- **What you have to do**
Output all of the entries exactly as written.

- **Excerpted data**

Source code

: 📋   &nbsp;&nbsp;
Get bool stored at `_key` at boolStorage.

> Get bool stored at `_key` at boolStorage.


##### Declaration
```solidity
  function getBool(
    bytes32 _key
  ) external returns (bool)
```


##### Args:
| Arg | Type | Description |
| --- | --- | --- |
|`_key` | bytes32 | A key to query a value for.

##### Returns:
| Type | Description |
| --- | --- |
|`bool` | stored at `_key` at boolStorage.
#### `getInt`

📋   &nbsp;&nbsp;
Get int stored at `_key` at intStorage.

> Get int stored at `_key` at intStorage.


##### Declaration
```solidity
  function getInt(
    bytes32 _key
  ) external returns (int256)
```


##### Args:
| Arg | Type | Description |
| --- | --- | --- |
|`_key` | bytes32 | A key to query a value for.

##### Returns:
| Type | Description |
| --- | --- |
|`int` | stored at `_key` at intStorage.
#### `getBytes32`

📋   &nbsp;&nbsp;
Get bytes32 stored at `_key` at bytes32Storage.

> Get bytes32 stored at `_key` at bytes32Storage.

- **Written response**
Source code

: 📋   &nbsp;&nbsp;
Get bool stored at `_key` at boolStorage.

> Get bool stored at `_key` at boolStorage.


##### Declaration
```solidity
  function getBool(
    bytes32 _key
  ) external returns (bool)
```


##### Args:
| Arg | Type | Description |
| --- | --- | --- |
|`_key` | bytes32 | A key to query a value for.

##### Returns:
| Type | Description |
| --- | --- |
|`bool` | stored at `_key` at boolStorage.
#### `getInt`

📋   &nbsp;&nbsp;
Get int stored at `_key` at intStorage.

> Get int stored at `_key` at intStorage.


##### Declaration
```solidity
  function getInt(
    bytes32 _key
  ) external returns (int256)
```


##### Args:
| Arg | Type | Description |
| --- | --- | --- |
|`_key` | bytes32 | A key to query a value for.

##### Returns:
| Type | Description |
| --- | --- |
|`int` | stored at `_key` at intStorage.
#### `getBytes32`

📋   &nbsp;&nbsp;
Get bytes32 stored at `_key` at bytes32Storage.

> Get bytes32 stored at `_key` at bytes32Storage.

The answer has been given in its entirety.